Oppression des noirs et résistances en Asie

Les noirs sous le joug asiatique

 

L’esclavage noir dans le monde est un sujet sensible et délicat surtout lorsqu’on y consacre une publication historique. Cependant, l’histoire de la présence africaine en Asie ancienne resterait incomplète si on ne prenait pas en compte le fait que des Noirs y furent également serviteurs et esclaves. Une idée très répandue soutient que les grandes migrations internationales de Noirs ne se seraient produites que sous le couvert de l’esclavage, or, comme nous avons pu le voir, il apparaît que tel ne fut pas le cas.
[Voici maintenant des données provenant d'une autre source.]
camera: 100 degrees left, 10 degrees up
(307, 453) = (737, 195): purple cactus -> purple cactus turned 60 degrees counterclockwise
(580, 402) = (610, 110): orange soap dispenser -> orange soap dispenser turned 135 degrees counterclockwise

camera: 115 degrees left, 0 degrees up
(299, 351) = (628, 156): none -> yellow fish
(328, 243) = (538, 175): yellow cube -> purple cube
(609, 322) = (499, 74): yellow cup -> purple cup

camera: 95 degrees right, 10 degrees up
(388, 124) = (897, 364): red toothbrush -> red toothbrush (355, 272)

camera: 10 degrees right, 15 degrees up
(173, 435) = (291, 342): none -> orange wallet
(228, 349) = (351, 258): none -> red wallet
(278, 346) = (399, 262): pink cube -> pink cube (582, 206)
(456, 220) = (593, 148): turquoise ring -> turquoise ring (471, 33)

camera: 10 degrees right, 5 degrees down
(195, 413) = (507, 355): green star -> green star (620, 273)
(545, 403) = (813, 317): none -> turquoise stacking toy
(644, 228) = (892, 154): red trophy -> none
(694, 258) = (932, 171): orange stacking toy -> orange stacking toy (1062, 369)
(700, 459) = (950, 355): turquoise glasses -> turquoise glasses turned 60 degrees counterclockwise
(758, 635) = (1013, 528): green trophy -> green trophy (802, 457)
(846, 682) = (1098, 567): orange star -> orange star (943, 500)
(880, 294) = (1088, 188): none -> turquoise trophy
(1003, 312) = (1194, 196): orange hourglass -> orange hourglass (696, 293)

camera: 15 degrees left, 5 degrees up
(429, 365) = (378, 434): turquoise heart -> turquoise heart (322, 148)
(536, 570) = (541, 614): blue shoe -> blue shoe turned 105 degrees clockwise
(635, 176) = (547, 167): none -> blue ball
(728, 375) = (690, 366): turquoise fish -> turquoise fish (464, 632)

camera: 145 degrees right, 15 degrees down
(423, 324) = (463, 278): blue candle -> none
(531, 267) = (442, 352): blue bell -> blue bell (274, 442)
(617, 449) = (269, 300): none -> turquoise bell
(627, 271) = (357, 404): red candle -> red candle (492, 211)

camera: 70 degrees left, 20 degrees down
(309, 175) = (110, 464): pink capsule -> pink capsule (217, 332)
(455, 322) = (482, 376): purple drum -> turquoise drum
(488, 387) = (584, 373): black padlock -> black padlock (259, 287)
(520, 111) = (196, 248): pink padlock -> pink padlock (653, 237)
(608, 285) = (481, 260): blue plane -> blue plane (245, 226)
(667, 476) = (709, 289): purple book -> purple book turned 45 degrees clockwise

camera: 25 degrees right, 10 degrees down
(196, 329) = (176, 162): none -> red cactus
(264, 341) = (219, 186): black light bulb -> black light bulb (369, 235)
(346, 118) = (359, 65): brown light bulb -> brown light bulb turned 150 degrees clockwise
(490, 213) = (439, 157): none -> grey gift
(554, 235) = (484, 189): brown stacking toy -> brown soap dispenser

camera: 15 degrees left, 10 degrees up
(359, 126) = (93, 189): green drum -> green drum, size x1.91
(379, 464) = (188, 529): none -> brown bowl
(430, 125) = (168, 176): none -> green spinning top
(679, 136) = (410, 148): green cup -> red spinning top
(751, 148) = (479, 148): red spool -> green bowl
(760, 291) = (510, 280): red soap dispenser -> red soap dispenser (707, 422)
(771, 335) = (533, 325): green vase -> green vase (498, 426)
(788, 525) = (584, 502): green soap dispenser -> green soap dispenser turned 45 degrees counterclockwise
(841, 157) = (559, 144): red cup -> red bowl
Afin de permettre la meilleure compréhension possible de l’histoire des Africains en Asie antique, la question de la servitude doit être examinée avec objectivité, aussi douloureux que cela puisse être.  Dans ce contexte, il est important de souligner que la période d’asservissement des Noirs dans les pays asiatiques ne constitue que l’un des pans d’une histoire bien plus vaste. De fait, la période d’asservissement est infime quand on la compare aux époques de gloire et de splendeur noire de l’antiquité asiatique. Même sous les traits d’esclaves et d’affranchis, les Noirs d’Asie se sont distingués plus d’une fois et dans de nombreux rôles.

 

La question de la servitude des Noirs en Asie est étroitement liée à la diffusion ancienne de l’Islam dans les régions australes et occidentales. En effet, avec les succès remportés par les djihads islamiques, de nombreux « infidèles » vaincus de toutes les races tombèrent entre les mains des musulmans et furent déplacés dans les pays qui se trouvaient sous leur domination. Bien que l’esclavage n’ait nullement été restreint aux seuls Noirs, le nombre croissant d’esclaves noirs dans les pays musulmans a fini par atteindre une proportion telle, qu’à une certaine époque le mot arabe abd pour esclave ne s’appliqua plus qu’à eux seuls.

 

De tous les territoires d’Asie occidentale, c’est probablement en Mésopotamie c’est-à-dire l’Irak actuelle, que la présence de Noirs, quoiqu’en qualité d’esclaves et de descendants d’esclaves , est la plus manifeste. Dhu’l Nun al Misri, né en Haute Égypte autour de 796 apr. J.-C., en est un exemple caractéristique. Il fut le chef reconnu des Soufis et est considéré comme le fondateur de cette doctrine du mysticisme islamique. Il aurait été le premier énonciateur des concepts soufis d’états extatiques et de voies mystiques vers l’authentique connaissance de Dieu.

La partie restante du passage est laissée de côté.